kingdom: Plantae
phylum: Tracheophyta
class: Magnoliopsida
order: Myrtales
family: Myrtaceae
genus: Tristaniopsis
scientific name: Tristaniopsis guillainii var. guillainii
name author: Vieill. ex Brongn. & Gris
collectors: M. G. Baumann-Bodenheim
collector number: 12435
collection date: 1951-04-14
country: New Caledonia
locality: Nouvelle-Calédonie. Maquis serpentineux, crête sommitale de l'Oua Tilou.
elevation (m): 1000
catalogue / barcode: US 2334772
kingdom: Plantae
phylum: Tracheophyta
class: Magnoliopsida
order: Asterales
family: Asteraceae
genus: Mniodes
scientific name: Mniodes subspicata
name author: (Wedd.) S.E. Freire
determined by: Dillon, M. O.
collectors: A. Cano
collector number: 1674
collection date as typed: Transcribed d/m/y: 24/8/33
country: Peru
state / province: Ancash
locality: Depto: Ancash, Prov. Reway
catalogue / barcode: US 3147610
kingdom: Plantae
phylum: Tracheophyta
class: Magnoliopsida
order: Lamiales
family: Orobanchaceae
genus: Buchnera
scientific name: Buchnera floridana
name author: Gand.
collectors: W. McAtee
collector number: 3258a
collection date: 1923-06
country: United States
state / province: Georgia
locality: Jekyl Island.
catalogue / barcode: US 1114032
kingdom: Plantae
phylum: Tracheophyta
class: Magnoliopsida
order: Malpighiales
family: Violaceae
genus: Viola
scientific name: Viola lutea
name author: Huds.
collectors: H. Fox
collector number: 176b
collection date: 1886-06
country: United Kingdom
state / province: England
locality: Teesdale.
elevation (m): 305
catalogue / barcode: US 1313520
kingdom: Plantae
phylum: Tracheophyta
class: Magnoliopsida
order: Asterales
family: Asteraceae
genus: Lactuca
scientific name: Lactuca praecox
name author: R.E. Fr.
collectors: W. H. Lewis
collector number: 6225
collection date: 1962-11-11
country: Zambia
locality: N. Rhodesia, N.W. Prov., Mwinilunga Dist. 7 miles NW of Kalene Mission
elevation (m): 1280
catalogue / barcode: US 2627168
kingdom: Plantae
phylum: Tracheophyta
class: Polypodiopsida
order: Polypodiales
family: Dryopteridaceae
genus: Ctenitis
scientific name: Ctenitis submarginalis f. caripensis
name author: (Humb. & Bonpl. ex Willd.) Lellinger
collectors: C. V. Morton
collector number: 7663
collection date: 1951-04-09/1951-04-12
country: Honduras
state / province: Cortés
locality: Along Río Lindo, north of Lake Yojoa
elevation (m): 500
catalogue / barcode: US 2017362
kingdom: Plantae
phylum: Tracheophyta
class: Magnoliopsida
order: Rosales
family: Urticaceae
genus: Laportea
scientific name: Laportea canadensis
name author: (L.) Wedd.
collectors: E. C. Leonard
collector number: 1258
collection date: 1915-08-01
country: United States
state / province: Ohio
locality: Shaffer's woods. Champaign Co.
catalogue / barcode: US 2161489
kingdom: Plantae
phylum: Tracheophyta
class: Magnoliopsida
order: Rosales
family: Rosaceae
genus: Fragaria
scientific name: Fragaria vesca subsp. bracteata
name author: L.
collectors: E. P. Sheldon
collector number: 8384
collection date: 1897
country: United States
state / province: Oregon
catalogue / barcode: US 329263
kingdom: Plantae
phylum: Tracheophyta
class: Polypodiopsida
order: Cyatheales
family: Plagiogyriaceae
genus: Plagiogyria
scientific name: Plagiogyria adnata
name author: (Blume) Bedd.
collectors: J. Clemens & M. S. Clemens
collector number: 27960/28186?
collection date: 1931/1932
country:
********
# [TO DO]
Write out, unchanged, every line of the rows above from the line containing "order: Cyatheales" through the last line of the rows.

# [WRITTEN REPLY]
order: Cyatheales
family: Plagiogyriaceae
genus: Plagiogyria
scientific name: Plagiogyria adnata
name author: (Blume) Bedd.
collectors: J. Clemens & M. S. Clemens
collector number: 27960/28186?
collection date: 1931/1932
country:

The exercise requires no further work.